We’re now in Copan for two weeks of language school to improve our Spanish skills before we head back to Amigos! We’re living with a Honduran family, which allows/forces us to use our Spanish in conversation as we learn it. It’s definitely been challenging, being thrown into a language that I had minimal experience with before, but I already feel like I have learned a lot. This morning was our first official day of class at the language school – we ate breakfast at the house with our family, and then walked through the cobblestone streets of Copan to school. When we arrived, I was pared with a Honduran teacher who worked one-on-one with me for the next four hours. We even went on a walk around the town and to the market to practice my conversation skills and to work on some practical vocabulary!
Initially, I was overwhelmed (well…I guess I still am kind of overwhelmed), but my teacher was very patient and I really felt like she wanted me to learn as much as I did! The hardest part has been being confident enough to just speak even though I may say the wrong thing – I think it’s the inner perfectionist in me. Everyone that I’ve talked to, from the kids at the hogar to our host family to my teacher, has been kind enough to speak slowly and explain things more than once. But I am definitely starting to pick things up…or at least a lot more than when we first arrived at the airport! I had studied quite a bit before coming, but there’s something very different about the way a native speaker speaks, and actually being in a plethora of situations where there’s no understanding of English! I’ve got quite a bit of studying and a lot more practice to do this afternoon, but it’s starting to seem possible.

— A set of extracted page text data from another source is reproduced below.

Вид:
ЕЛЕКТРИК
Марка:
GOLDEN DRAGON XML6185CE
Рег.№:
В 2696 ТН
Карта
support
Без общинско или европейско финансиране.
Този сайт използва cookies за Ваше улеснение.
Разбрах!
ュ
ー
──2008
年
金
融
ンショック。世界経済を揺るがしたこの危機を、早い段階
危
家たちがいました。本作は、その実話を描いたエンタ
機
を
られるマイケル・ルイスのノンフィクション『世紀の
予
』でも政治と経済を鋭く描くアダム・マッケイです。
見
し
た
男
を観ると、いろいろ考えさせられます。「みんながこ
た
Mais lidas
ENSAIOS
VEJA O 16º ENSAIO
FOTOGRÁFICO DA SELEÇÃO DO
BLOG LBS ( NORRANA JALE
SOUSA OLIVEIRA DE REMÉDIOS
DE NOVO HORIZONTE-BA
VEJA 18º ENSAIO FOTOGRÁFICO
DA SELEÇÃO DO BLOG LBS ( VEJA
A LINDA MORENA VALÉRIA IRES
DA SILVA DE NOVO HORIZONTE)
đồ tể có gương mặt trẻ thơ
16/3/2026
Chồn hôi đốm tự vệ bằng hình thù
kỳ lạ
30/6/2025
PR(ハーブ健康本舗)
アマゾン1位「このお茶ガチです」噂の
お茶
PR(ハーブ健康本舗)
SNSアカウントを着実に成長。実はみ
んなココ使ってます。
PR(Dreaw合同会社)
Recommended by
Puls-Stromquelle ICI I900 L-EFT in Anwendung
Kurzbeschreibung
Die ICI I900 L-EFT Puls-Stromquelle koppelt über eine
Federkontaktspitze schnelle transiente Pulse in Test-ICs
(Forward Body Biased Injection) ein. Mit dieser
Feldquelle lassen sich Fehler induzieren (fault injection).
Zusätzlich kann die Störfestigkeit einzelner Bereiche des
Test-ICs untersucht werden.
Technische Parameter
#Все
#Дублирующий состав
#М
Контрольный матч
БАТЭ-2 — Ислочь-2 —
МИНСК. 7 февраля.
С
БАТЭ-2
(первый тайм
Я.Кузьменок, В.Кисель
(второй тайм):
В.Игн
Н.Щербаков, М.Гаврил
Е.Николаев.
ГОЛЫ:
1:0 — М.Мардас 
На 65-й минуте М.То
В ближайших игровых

Last week at the hogar was full of “orientation activities” and was definitely a busy week. We’d usually wake up around 6:15 am, get dressed and ready for the day, and then head off to whatever morning activity was planned for that day. The kids who are in grade 6 or below attend the school on site, and most of the older kids attend a school in the local area. I had the privilege of volunteering in the bilingual kinder class, which has about 15 kids under the age of 5. It was crazy and chaotic, but I loved every second of it! I also got the chance to work in agro, helping to clean the water and food containers for the chickens and to pick weeds that were growing around the watermelon plants. We ate all our meals in the dining hall with the kids – and I’ve developed an addiction to fresh tortillas! These kids make sure that nothing goes to waste; if you don’t finish every single grain of rice on your plate, there’s bound to be a kid somewhere near you who would be happy to lick the plate (literally!). We’ve started to get a hang of the names of all the kids (122 is a lot to remember!) and the kids are starting to get to know us too, so I’m definitely looking forward to going back – and this time with more Spanish!
Necesito praticar mi español. Adios por ahora!

P.S. Pictures will come soon — I’ve just been too enamored with taking everything in to take any pictures!